As William Johnson comments, “It is interesting that Calvin presents his theology of sanctification, or regeneration, before discussing justification. Given the centrality of justification in the sixteenth-century Protestant movement, this is not what we would expect. By discussing repentance and renewal first, Calvin seemed to want to avoid any implication of ‘cheap grace.’ We can receive the gospel, in Calvin’s view, only by obeying it.”[2] Even though I have a hard time to read through these chapters, I admire Calvin’s theological ability to analyze this single gift in such details.
Calvin paid a lot of attention to explain the importance and necessity of sanctification in Christian life and yet make sure that it’s distinguished from justification.
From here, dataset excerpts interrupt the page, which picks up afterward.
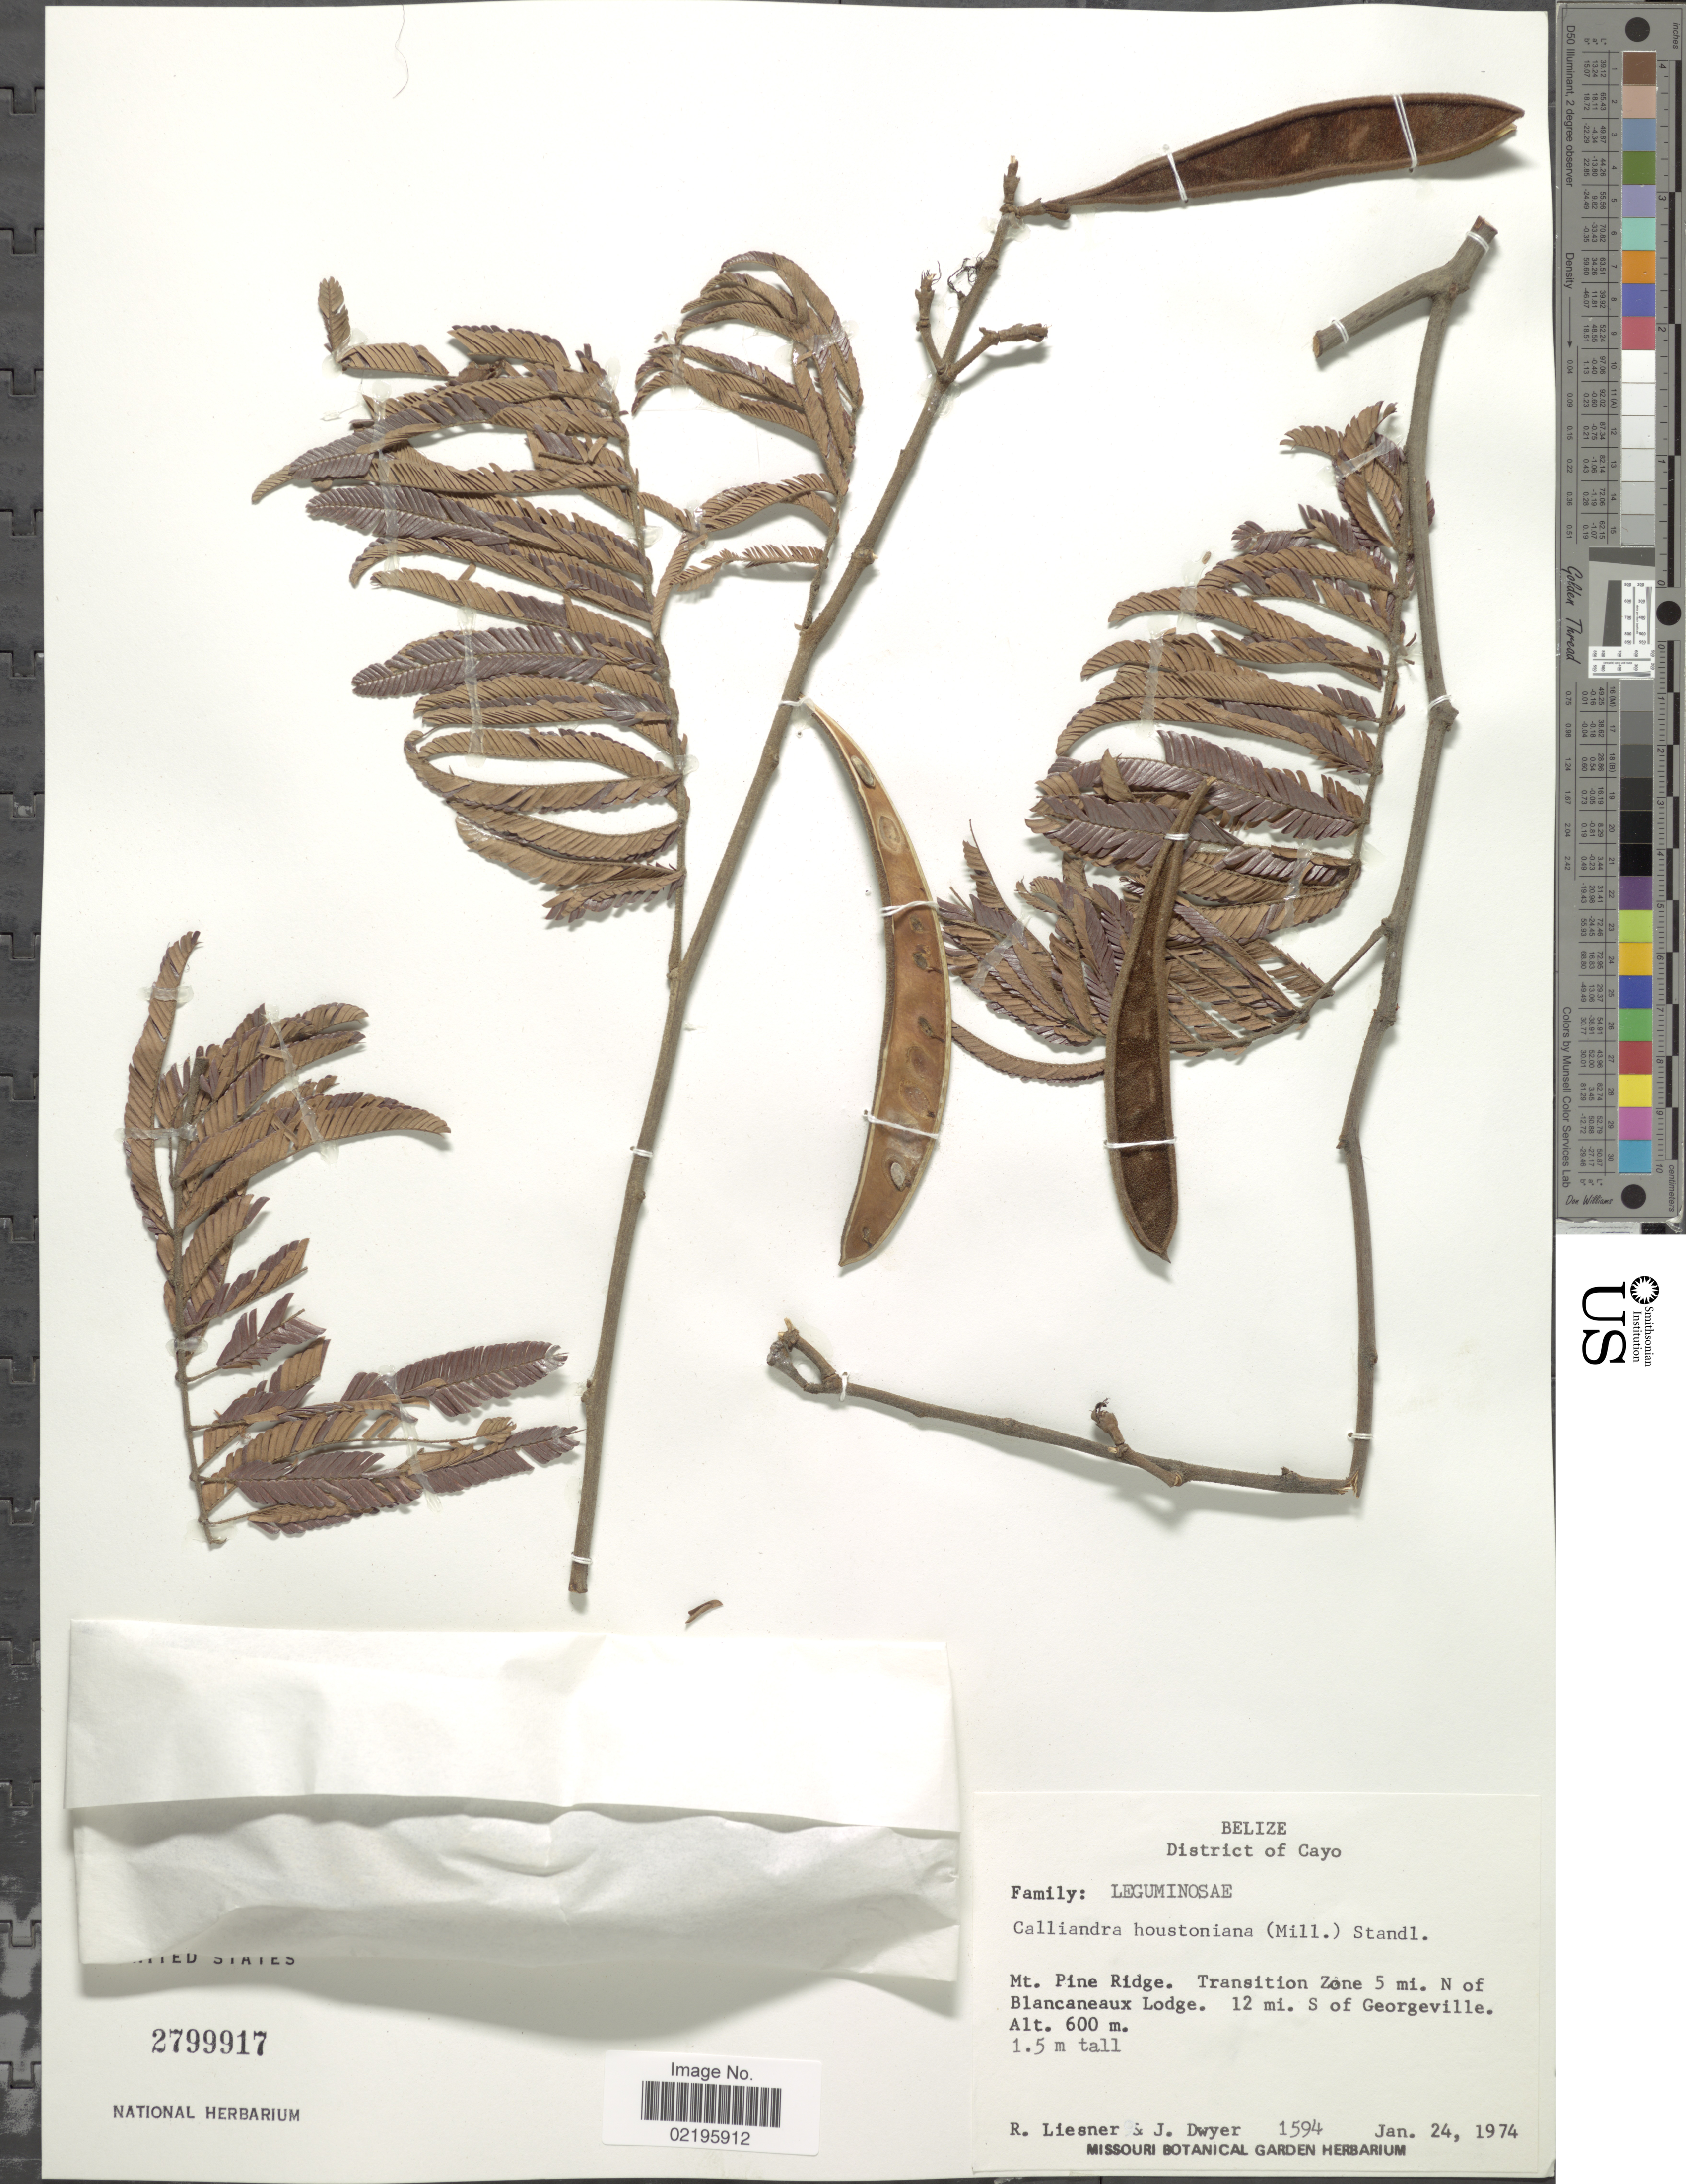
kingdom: Plantae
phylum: Tracheophyta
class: Magnoliopsida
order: Fabales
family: Fabaceae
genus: Calliandra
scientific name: Calliandra houstoniana var. houstoniana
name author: (Mill.) Standl.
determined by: Strong, Mark T., (BOT), Smithsonian Institution - National Museum of Natural History (UNITED STATES)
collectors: R. L. Liesner & J. Dwyer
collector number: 1594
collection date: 1974-01-24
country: Belize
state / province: Cayo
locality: District of Cayo, Mt. Pine Ridge. Transition Zone 5 mi. N of Blancaeaux lodge. 12 mi. S of Georgeville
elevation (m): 600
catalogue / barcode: US 2799917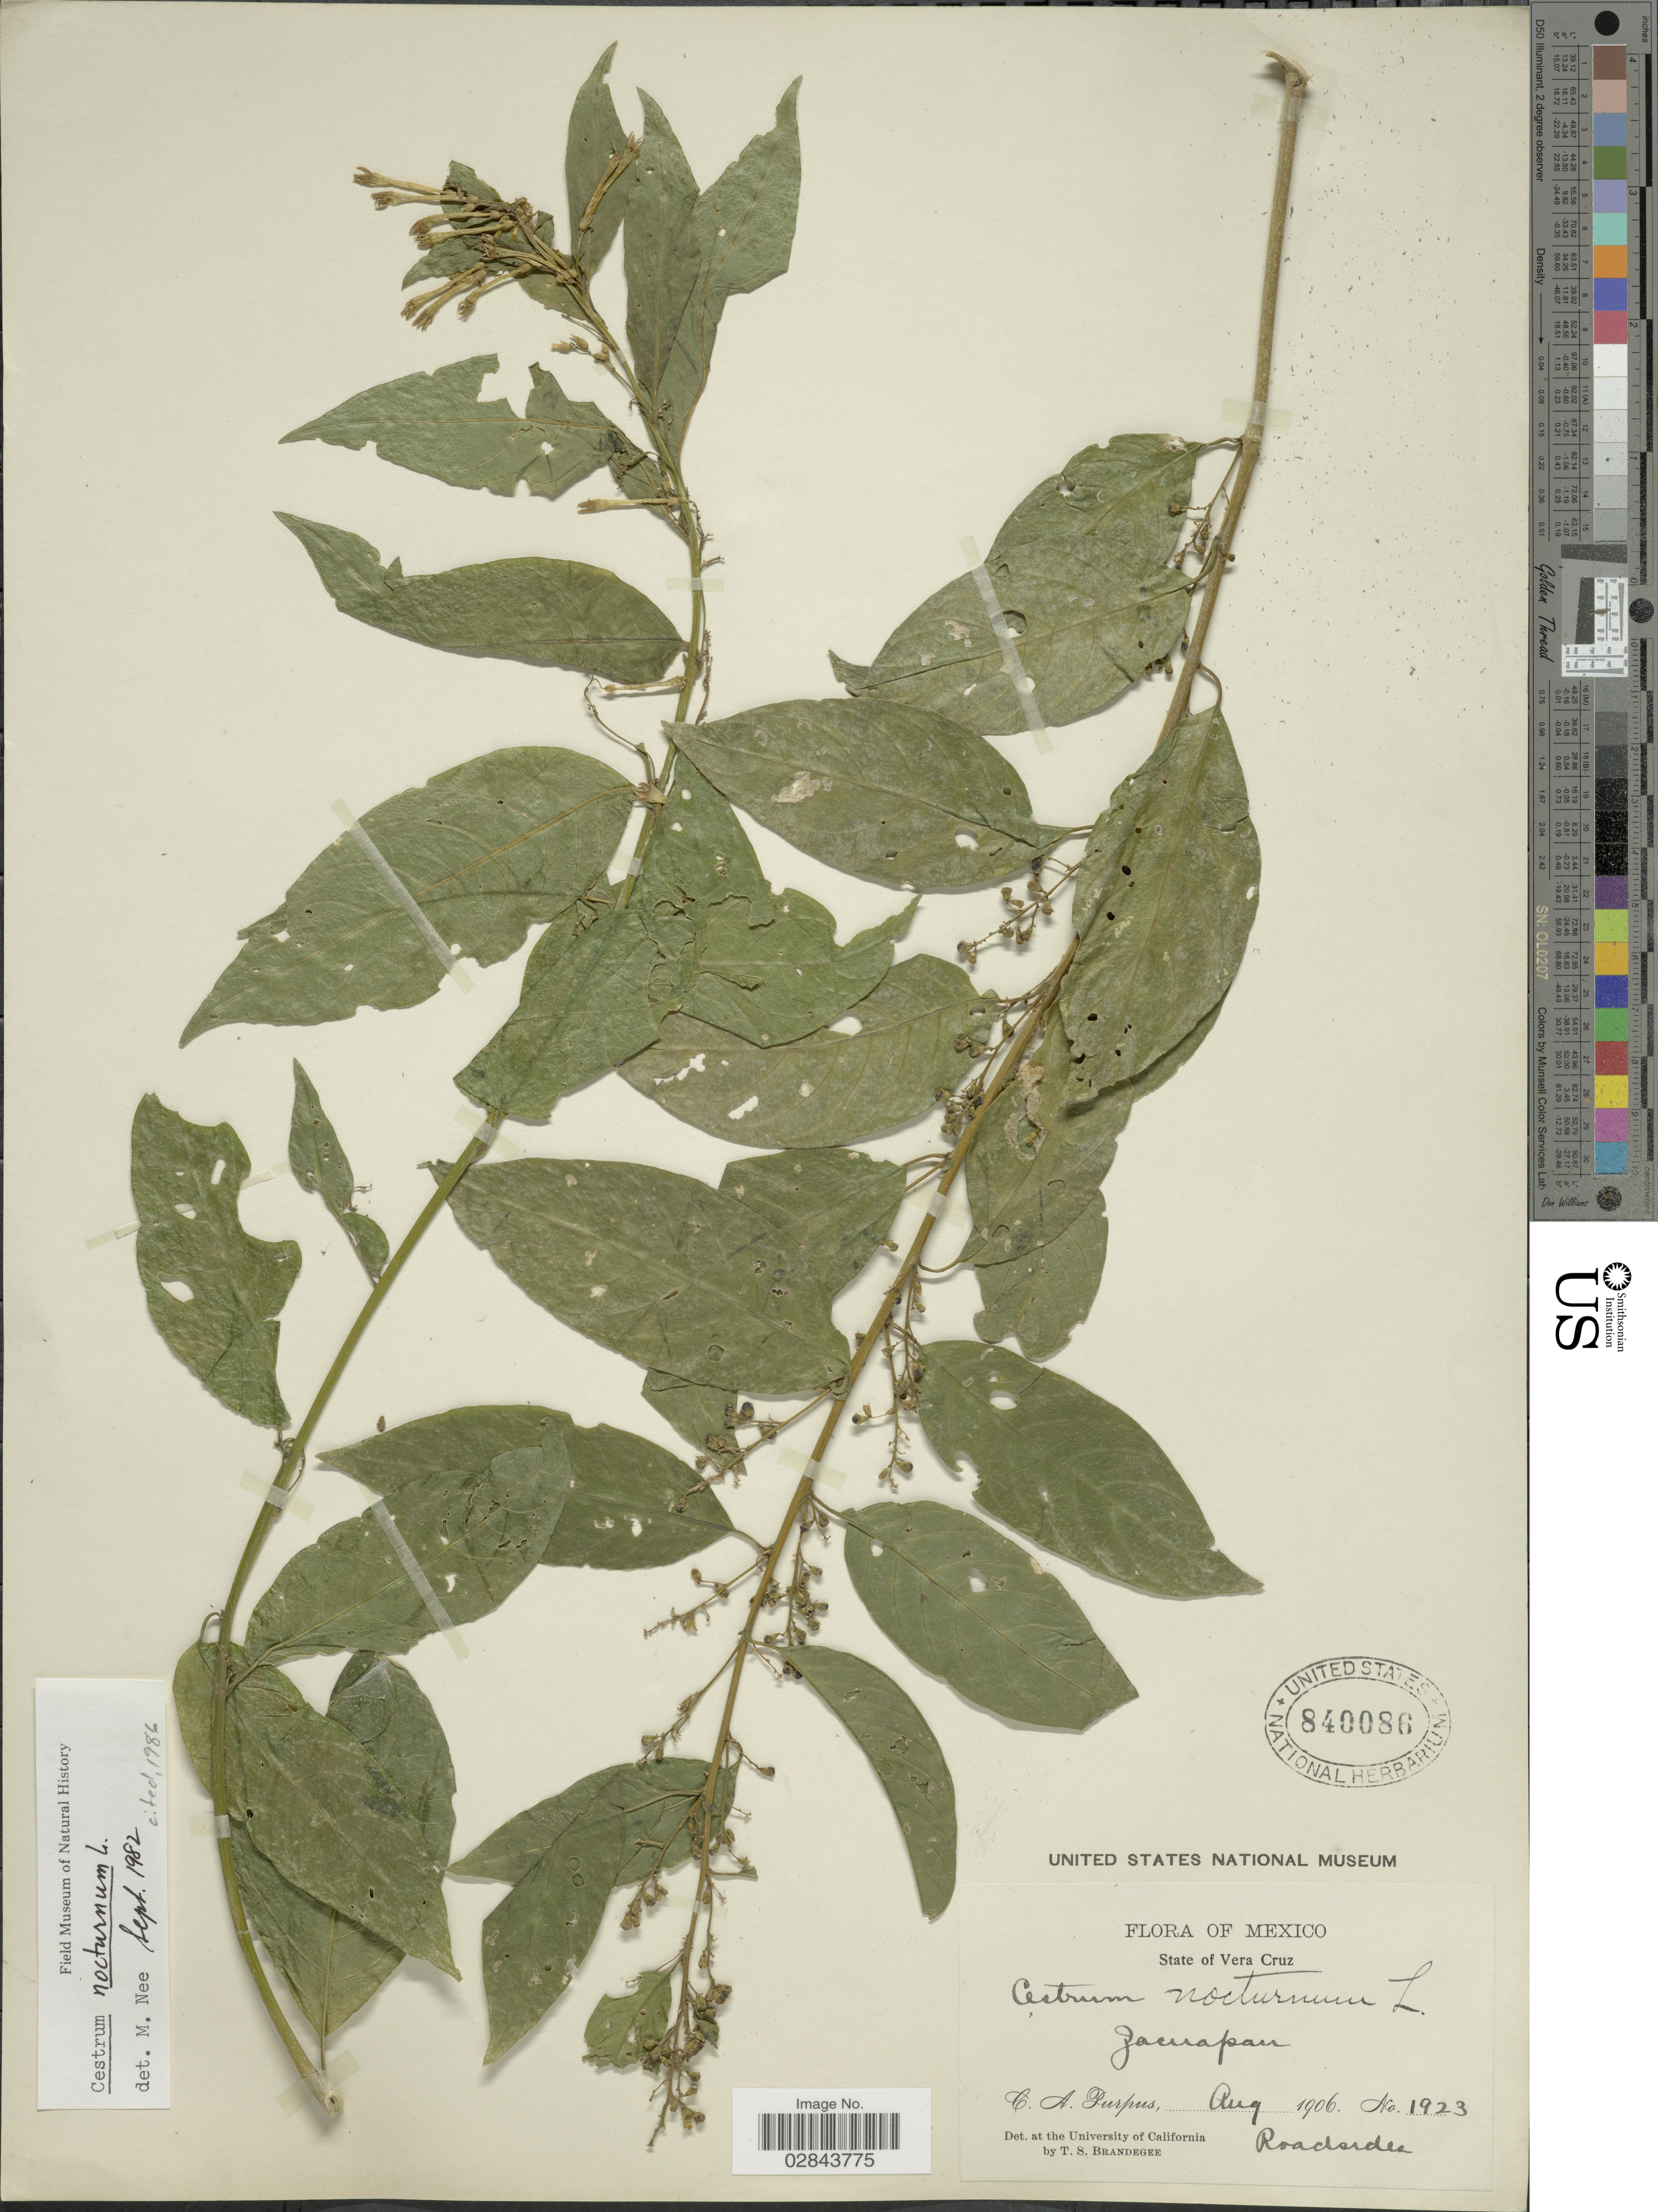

However, they are inseparable. It’s Calvin’s theological effort to respond to his contemporary theological distortion.
In John Calvin’s Stroke of Genius, Paul Helm wrote at the end of his article after analyzing Calvin’s double grace, “This way of thinking preserves the Reformation and biblical teaching of the forensic character of justification, the imputation of an 'alien righteousness'. But it also retains what is the essential truth behind the medieval misunderstanding of justification, that subjective renewal is essential; not essential to justification, but an essential consequence of it, bound inseparably to it, not something which is simply tagged on. The one gift is of two graces in parallel, though the way each gift blesses the recipient is very different.”[3]